§ PROBLEM REQUIREMENTS
Retype, word for word, every line from the one holding "Operasional Prosedur (SOP)" through the one holding "Рубль по итогам торгов среды снизился к юаню" in the entries below, both included, and only those lines.

[Items listed in a dataset]
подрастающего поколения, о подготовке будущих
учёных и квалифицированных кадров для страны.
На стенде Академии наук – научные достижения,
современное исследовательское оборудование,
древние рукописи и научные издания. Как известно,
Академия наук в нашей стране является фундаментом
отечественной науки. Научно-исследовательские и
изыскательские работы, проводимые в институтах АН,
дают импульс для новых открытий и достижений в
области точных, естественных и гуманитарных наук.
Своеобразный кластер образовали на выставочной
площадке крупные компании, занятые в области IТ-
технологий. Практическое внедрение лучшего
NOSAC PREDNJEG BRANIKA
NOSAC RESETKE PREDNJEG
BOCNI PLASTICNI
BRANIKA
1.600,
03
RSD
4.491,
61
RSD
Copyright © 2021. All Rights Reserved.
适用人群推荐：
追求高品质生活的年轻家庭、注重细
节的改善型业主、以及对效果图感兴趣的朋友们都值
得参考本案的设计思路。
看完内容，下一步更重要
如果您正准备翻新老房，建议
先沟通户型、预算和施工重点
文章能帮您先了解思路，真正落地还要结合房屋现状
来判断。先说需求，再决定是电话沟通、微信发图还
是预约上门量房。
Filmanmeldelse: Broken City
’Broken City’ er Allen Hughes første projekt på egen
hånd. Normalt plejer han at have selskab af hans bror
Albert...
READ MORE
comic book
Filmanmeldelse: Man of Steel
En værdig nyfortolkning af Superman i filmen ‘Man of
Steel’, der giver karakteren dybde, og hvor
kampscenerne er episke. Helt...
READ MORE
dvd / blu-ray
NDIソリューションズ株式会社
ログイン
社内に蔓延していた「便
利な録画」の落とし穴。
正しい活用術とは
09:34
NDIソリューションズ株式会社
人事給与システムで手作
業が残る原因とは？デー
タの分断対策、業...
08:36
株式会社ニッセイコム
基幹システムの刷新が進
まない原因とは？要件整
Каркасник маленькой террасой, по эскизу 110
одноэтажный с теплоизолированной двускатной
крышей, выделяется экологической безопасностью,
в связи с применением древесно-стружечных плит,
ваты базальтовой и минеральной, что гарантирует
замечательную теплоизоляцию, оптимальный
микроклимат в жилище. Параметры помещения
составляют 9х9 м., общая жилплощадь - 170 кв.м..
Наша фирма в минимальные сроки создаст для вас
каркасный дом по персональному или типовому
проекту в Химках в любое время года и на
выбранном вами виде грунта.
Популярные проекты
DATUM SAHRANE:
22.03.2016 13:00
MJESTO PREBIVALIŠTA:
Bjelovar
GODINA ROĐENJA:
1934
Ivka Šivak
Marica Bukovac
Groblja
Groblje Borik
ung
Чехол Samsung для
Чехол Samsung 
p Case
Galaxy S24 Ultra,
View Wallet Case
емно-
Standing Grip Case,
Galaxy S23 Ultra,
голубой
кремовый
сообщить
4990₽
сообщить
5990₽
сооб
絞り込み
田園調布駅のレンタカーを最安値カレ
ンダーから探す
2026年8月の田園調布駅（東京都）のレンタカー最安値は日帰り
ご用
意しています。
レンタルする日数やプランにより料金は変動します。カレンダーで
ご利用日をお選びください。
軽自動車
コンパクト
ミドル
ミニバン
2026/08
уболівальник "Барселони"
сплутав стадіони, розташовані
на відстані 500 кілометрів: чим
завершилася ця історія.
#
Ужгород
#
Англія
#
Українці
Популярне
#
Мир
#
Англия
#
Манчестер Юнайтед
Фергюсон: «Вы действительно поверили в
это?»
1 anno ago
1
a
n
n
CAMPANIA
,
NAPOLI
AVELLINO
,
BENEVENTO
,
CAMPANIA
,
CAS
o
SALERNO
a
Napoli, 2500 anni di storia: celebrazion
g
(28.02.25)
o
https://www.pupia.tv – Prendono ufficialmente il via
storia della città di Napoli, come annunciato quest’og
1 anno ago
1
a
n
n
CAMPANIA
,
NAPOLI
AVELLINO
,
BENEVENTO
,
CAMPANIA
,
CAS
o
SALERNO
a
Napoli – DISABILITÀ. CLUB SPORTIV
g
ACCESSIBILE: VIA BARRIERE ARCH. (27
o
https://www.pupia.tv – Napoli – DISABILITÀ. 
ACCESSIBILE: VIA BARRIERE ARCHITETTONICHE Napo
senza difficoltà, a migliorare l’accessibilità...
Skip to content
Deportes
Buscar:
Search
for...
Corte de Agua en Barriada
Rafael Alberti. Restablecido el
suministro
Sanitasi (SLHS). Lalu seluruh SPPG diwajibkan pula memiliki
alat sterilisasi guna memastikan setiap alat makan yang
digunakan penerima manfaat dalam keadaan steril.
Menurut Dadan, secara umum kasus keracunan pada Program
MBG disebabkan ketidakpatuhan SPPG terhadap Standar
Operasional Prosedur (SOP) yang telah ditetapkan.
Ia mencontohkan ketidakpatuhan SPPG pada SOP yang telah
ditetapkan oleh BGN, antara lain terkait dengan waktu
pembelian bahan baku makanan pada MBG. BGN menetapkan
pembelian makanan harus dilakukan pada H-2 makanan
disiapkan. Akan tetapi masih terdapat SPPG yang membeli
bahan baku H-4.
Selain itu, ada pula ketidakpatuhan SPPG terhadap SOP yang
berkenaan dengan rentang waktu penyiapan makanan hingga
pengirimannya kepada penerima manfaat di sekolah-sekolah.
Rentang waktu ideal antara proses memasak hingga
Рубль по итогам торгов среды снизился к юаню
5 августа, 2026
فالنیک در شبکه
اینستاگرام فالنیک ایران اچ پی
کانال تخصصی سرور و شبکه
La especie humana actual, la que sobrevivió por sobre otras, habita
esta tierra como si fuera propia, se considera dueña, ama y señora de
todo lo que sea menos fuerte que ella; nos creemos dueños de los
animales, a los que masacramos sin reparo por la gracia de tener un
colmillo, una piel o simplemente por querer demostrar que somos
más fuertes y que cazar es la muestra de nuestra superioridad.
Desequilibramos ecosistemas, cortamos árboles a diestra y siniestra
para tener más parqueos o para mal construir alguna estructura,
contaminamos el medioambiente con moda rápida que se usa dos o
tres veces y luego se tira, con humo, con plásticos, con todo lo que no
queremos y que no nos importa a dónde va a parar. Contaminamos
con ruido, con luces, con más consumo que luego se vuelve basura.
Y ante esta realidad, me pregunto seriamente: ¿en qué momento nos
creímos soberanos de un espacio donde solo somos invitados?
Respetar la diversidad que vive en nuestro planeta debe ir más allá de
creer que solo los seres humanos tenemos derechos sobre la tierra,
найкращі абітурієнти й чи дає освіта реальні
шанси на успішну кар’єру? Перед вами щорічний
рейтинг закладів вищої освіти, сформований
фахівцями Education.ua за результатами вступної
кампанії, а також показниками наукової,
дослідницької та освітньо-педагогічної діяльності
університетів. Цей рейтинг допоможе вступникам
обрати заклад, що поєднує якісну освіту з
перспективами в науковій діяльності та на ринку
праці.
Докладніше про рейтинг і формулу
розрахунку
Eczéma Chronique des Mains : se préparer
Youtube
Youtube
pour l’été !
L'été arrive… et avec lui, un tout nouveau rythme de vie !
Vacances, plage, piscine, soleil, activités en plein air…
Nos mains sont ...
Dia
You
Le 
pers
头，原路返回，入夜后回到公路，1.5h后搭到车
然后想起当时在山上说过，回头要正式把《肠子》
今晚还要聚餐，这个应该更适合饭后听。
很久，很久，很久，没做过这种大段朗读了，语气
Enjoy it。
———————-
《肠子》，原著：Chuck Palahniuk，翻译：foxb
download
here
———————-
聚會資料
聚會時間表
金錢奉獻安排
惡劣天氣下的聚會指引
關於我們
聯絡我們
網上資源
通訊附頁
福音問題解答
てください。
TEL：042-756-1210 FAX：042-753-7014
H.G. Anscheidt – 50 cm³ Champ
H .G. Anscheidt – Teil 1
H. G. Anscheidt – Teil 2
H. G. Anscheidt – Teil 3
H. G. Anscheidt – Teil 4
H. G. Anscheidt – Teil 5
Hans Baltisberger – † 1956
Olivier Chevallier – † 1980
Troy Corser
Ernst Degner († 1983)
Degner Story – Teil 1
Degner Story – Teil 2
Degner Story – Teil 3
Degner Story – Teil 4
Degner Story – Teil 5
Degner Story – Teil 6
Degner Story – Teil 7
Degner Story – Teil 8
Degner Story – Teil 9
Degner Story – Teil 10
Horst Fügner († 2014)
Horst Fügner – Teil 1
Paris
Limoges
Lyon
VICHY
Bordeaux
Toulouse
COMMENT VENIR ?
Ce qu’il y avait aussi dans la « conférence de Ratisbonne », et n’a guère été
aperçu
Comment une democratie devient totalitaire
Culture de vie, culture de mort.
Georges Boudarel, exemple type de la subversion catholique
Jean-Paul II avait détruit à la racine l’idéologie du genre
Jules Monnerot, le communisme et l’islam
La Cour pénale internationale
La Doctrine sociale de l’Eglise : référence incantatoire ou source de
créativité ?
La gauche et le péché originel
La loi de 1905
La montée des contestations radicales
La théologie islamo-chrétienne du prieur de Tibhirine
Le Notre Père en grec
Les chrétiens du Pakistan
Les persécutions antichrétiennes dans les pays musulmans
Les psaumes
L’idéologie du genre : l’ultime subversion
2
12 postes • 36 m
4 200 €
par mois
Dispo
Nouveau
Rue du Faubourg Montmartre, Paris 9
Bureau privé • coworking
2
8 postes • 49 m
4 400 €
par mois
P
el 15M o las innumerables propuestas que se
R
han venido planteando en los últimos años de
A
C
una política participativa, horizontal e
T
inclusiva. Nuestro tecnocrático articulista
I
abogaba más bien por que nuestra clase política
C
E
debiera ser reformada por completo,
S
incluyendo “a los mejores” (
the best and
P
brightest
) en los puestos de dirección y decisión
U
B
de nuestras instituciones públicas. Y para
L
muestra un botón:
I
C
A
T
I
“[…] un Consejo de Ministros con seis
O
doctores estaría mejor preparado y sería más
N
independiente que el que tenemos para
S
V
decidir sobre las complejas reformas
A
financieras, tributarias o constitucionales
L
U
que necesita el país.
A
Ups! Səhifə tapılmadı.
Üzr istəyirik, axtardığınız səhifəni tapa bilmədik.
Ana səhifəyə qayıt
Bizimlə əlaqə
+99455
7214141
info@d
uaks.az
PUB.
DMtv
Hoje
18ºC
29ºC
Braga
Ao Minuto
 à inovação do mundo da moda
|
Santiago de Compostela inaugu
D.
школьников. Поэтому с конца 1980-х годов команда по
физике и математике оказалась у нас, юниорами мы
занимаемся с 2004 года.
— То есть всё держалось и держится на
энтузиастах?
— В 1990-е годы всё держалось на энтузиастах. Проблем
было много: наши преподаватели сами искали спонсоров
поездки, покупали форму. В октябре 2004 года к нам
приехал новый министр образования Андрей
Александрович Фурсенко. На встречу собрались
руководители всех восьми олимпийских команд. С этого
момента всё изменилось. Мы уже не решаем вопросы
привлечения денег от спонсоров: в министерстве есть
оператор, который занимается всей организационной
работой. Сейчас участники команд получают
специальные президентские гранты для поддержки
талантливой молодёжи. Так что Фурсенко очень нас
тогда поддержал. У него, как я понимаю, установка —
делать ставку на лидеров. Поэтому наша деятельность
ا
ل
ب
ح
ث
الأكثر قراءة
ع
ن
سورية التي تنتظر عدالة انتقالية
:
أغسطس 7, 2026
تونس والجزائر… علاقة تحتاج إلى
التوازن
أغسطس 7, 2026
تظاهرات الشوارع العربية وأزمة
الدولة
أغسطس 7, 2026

§ REPLY
Operasional Prosedur (SOP) yang telah ditetapkan.
Ia mencontohkan ketidakpatuhan SPPG pada SOP yang telah
ditetapkan oleh BGN, antara lain terkait dengan waktu
pembelian bahan baku makanan pada MBG. BGN menetapkan
pembelian makanan harus dilakukan pada H-2 makanan
disiapkan. Akan tetapi masih terdapat SPPG yang membeli
bahan baku H-4.
Selain itu, ada pula ketidakpatuhan SPPG terhadap SOP yang
berkenaan dengan rentang waktu penyiapan makanan hingga
pengirimannya kepada penerima manfaat di sekolah-sekolah.
Rentang waktu ideal antara proses memasak hingga
Рубль по итогам торгов среды снизился к юаню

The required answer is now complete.